I have been a fan and advocate of collaborative group learning for a long time. However, such activities can take up a lot of people's time, as well as requiring extra resources for training facilitators. Because of this, managers often ask if there is evidence for the effectiveness of such groups. As with all complex educational interventions, collecting such evidence is not straightforward. The different methodologies and contexts for collaborative group learning make it hard to compare like with like, randomisation and control groups are not usually possible, and there are many confounding variables. (For example, an organisation that encourages group learning may also be running other initiatives at the same time in order to promote staff development).

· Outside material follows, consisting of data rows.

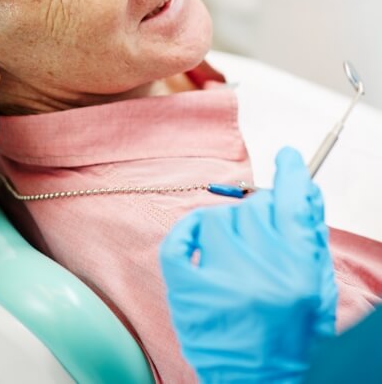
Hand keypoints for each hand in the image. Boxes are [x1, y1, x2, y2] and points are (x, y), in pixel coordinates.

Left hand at [160, 147, 337, 382]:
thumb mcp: (316, 285)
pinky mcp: (188, 295)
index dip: (291, 175)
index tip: (288, 158)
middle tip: (259, 239)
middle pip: (253, 209)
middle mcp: (260, 276)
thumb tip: (301, 187)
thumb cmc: (294, 336)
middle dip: (258, 217)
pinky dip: (186, 232)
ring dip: (226, 229)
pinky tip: (197, 237)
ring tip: (234, 254)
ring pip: (217, 220)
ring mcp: (220, 285)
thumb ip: (309, 235)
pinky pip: (178, 243)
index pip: (292, 204)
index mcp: (298, 272)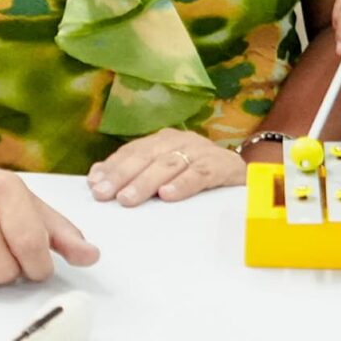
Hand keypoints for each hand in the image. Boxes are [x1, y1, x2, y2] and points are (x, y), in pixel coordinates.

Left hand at [88, 131, 244, 206]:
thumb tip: (95, 177)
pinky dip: (183, 184)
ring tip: (128, 198)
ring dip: (146, 181)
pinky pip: (200, 174)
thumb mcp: (165, 176)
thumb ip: (134, 174)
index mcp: (163, 141)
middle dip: (122, 175)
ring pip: (169, 164)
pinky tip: (168, 195)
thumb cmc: (199, 179)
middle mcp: (180, 141)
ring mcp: (202, 150)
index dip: (113, 167)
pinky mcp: (223, 166)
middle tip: (105, 194)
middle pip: (146, 156)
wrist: (247, 179)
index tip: (94, 185)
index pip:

Nevertheless, there is sound evidence from a number of different fields that this kind of learning has a positive effect at many different levels. Among general practitioners (GPs), collaborative learning groups in a number of countries have been shown to bring about significant changes in engagement with patients, performance in psychological approaches to treatment, and in reducing burnout.5 Similarly, a review of ten years’ research into action learning sets in a variety of institutions has shown how these have helped participants to develop broad managerial and leadership skills, improve ability to develop solutions to conflict, and enhance coaching skills.6

In some specialities and in some countries, collaborative learning groups are becoming routine or even mandated. This is now the case for GPs in Denmark and Sweden, and even for consultants in one or two Trusts in the United Kingdom. In many health service organisations here and elsewhere, however, opportunities for collaborative learning groups are still few and far between. Where they do exist, I would urge every doctor to join one. Where they are absent, I would also encourage managers and educators to consider setting them up and funding them. Group dialogue, if properly conducted, can help people to reach the best professional decisions, in a way that written information or even expert advice, can very rarely do.